Stored entries
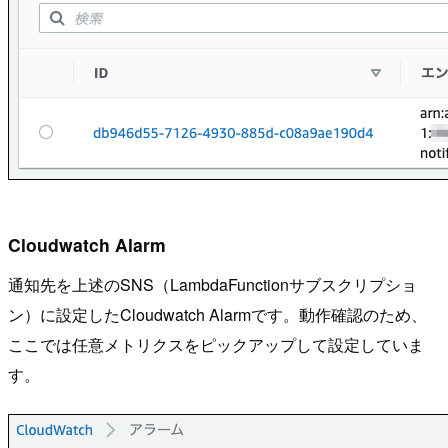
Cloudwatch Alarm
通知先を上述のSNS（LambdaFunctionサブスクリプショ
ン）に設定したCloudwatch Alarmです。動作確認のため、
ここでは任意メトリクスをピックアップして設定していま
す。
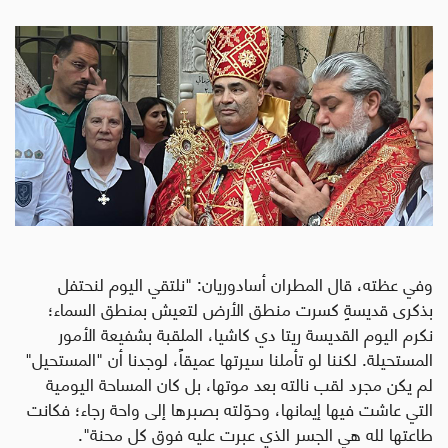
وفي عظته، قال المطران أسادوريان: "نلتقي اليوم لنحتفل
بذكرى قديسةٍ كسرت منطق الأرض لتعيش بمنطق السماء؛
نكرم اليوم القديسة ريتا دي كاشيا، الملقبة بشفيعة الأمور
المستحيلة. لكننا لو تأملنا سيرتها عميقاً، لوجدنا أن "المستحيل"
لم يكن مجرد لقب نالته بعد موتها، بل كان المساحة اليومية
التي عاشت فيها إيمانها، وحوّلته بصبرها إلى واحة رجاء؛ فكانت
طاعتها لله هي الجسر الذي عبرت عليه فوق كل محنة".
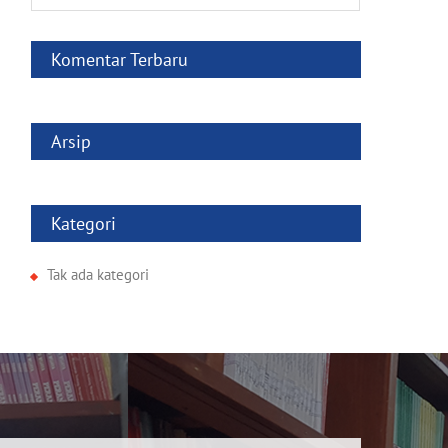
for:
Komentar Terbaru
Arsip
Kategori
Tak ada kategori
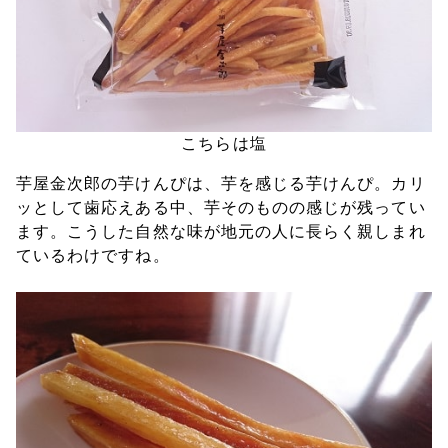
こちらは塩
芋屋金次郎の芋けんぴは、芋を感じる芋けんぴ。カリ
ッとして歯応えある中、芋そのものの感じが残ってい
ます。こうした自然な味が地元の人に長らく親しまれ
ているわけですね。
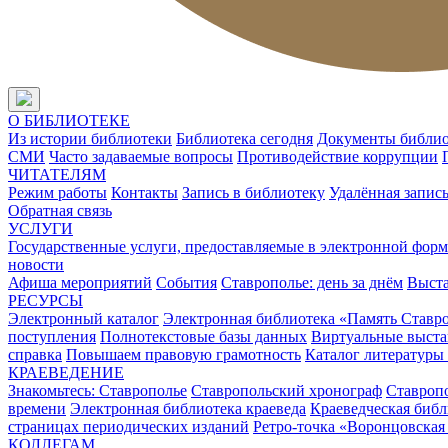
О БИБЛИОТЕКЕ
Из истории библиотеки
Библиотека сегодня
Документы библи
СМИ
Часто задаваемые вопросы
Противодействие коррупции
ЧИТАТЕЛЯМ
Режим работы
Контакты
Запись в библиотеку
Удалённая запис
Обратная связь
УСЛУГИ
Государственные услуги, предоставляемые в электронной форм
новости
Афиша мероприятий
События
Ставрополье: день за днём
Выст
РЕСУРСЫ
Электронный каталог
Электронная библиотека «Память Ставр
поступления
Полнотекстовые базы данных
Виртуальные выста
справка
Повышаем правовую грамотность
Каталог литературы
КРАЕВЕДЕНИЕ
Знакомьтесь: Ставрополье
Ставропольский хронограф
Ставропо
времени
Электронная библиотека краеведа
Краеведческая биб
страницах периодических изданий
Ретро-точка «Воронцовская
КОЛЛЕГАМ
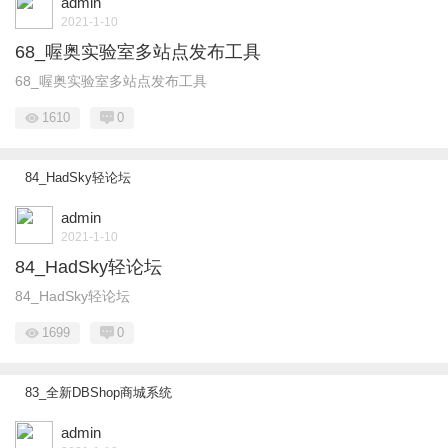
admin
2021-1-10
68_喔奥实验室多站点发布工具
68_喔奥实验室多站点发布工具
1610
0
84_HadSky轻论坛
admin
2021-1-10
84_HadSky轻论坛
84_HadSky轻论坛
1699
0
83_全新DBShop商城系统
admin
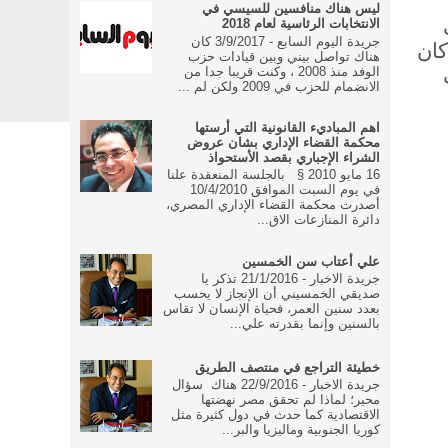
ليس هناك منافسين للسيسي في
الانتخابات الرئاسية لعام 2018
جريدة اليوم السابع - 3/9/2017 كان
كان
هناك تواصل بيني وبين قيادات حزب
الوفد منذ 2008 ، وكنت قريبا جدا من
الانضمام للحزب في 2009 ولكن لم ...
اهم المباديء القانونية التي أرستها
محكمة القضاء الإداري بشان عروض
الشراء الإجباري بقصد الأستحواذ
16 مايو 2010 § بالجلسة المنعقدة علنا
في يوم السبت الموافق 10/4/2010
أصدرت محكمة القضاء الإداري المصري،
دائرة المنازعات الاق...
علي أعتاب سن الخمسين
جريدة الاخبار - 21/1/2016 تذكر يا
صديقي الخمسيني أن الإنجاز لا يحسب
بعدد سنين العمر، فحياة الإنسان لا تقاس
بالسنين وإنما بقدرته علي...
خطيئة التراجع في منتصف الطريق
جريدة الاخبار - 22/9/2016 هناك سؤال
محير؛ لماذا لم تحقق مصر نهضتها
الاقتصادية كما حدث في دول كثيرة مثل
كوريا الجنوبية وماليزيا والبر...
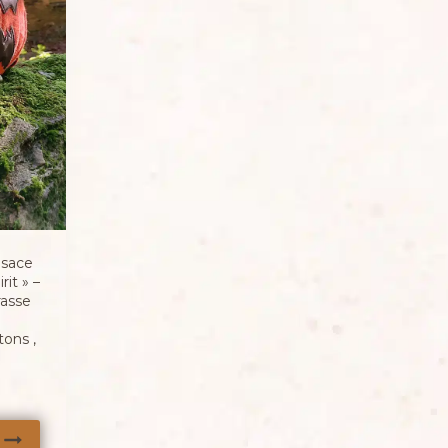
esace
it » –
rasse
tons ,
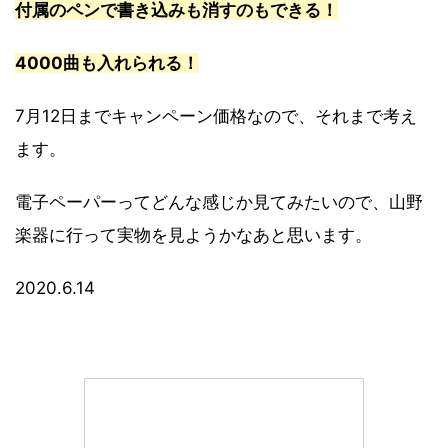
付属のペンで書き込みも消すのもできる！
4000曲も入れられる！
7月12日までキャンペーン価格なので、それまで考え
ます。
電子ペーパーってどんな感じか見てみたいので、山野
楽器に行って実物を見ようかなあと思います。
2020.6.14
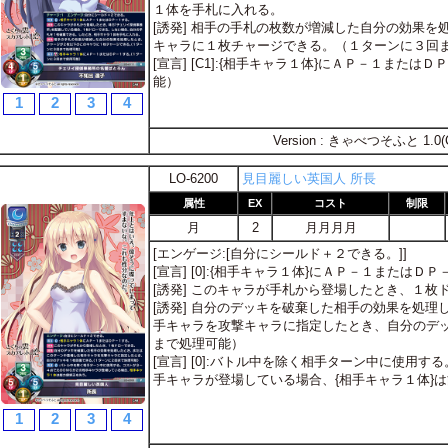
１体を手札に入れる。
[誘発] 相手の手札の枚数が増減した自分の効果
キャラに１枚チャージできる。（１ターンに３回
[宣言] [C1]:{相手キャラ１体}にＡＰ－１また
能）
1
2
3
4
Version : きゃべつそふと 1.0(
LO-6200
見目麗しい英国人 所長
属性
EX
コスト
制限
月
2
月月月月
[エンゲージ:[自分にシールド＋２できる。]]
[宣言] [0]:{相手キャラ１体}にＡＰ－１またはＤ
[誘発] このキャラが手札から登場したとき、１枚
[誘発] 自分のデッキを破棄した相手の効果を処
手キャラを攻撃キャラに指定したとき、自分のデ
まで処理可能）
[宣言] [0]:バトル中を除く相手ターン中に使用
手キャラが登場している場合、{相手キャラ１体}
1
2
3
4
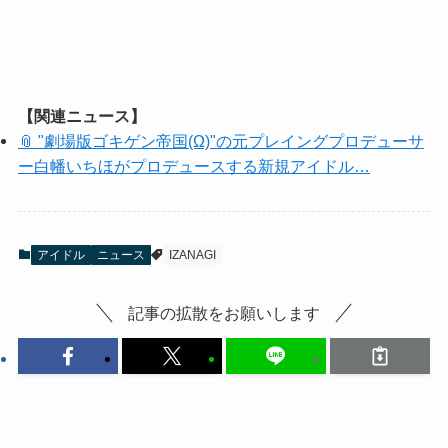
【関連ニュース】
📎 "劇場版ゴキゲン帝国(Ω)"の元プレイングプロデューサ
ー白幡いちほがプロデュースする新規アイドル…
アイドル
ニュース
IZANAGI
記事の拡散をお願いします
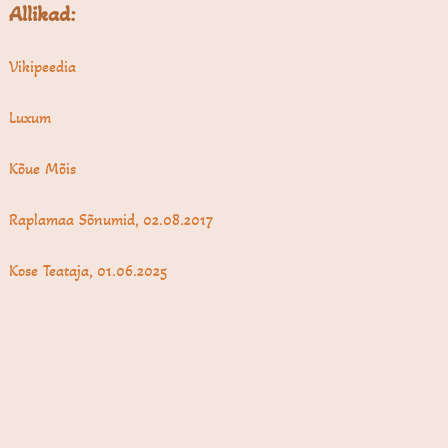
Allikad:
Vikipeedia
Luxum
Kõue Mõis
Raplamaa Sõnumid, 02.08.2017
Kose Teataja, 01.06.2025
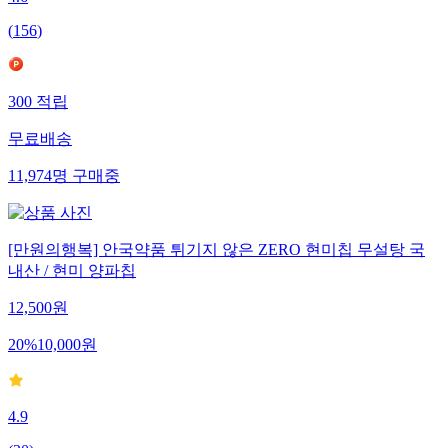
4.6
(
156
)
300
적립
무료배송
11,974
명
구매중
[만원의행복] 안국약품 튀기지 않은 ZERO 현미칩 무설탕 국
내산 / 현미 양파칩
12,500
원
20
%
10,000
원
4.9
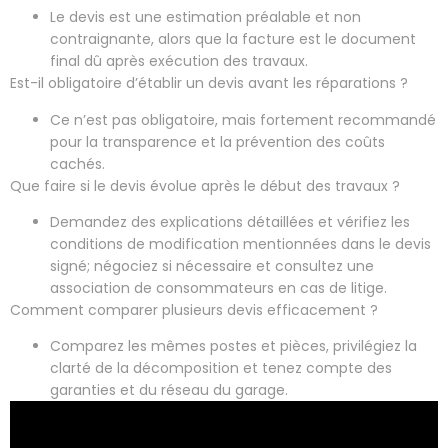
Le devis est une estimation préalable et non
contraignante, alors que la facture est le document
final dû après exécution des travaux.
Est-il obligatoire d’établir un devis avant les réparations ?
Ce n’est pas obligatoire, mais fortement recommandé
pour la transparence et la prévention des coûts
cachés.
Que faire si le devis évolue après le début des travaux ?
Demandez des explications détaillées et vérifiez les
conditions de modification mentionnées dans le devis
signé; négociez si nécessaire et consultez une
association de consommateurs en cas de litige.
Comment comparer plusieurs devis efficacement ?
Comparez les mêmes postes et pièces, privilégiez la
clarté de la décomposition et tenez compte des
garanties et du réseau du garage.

◆ **Work task**
Write out the lines of the stored entries as a numbered list, starting at the line that contains "Le devis est une estimation préalable et non" and ending with the last line of the stored entries. Leave out any blank lines.

◆ **Answer box**
1. Le devis est une estimation préalable et non
2. contraignante, alors que la facture est le document
3. final dû après exécution des travaux.
4. Est-il obligatoire d’établir un devis avant les réparations ?
5. Ce n’est pas obligatoire, mais fortement recommandé
6. pour la transparence et la prévention des coûts
7. cachés.
8. Que faire si le devis évolue après le début des travaux ?
9. Demandez des explications détaillées et vérifiez les
10. conditions de modification mentionnées dans le devis
11. signé; négociez si nécessaire et consultez une
12. association de consommateurs en cas de litige.
13. Comment comparer plusieurs devis efficacement ?
14. Comparez les mêmes postes et pièces, privilégiez la
15. clarté de la décomposition et tenez compte des
16. garanties et du réseau du garage.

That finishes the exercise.